No, for two reasons:
Neither Homer nor Marge were Catholic at the time they were married, per their character biographies (Though Homer and Bart convert to Catholicism at some point in the series). If we assume that they are both baptized, being as they are not Catholic, they are not bound by canonical form, and so contract a valid and sacramental marriage in virtue of exchanging consent. There is nothing to suggest that anything was lacking in their giving of consent.
Marge is a fictional character. Tribunals cannot rule on the marriages of fictional characters.
Padre. What what fictional tribunals?
Let’s say that Homer and Marge were both Catholic at the time they got married.
Without investigating, it would be impossible to determine whether intention was lacking, assuming all things necessary for valid form were present. There are two reasons:
What you propose is a hypothetical that cannot possibly take into account everything which might lay hidden and thus require the self-revelation of the subjects. This is mostly because
they are fictional characters, so we can’t possibly know what they were thinking when they got married, because they don’t exist.
And Liam Neeson is their priest.
When did that happen? Was it an older episode or a newer one?
About eight years ago, I think.
It’s pretty old. I remember seeing it as a teenager. I believe it was the one that featured “Protestant Heaven” and “Catholic Heaven”.
Possible grounds for annulment:
- Marge and Homer may have felt pressured into marrying because Marge was pregnant at the time they exchanged their wedding vows. The venue of their wedding, namely Shotgun Pete’s Wedding Chapel, suggests that they may even have been forced to marry, i.e., that it was a so-called shotgun wedding.
- Homer may have been drunk at the time they exchanged their vows.
- Homer’s later infidelities might mean that at the time they exchanged vows Homer had no intention of remaining faith to Marge until death they do part.

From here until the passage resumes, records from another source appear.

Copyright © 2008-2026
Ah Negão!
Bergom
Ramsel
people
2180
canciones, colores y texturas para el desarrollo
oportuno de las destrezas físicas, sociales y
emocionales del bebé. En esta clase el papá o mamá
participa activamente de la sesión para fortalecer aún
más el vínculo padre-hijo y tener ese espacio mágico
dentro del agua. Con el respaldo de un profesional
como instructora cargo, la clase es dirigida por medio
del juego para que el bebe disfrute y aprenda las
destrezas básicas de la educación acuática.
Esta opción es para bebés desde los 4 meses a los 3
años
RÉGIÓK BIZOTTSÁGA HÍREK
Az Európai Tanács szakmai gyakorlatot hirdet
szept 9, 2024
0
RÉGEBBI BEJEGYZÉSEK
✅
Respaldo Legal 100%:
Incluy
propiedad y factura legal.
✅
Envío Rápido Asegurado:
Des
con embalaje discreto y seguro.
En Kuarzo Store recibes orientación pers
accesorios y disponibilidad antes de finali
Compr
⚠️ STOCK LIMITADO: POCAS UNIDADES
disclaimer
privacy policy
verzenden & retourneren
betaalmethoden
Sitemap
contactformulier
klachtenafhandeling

- All marriages between persons who are shown to be fictional are null and void.
- What if like, we’re fictional, and Homer and Marge watch us on TV?
That could be!
This reminds me of someone trying to work out if Batman was Anglican or Catholic based on the wedding for the original version of the character seen in the 70’s when he marries Catwoman. I’d say Anglican meself, although Bruce’s mum was identified years later as Catholic although that was not meant to include the original 30’s version of the character. It’s amusing as a game, but that’s all it is a game. Other classics might include from sci-fi and fiction:-
Is Spock’s mother’s marriage valid from a Catholic standpoint?
Is Superman’s marriage to Lois valid from a similar standpoint?
Or we might just admit they are all fictional creations and that’s fanboyism gone a step too far.
It’s from the episode “Father, Son, and Holy Guest Star”, Season 16, episode 21. It first aired on May 15, 2005.
But if a fictional character has a fictitious wedding, is that a double negative?
Or would it be a triple negative if both were fictional?
Does it matter how much the wood chuck could chuck?
Nah. He always chucks as much as he could chuck.
The Batman of Earth-2 (who was considered to be the version who had been operating since 1939*) was married to Catwoman for a number of years before DC killed him of in 1979. When DC started making a big deal out of the two characters possibly getting hitched last year I was smiling to myself because there are very new plots in the soap opera world of superhero comics and they knew most people simply wouldn’t remember that as it is a long, long time ago by the standards of an industry built on fads and trends.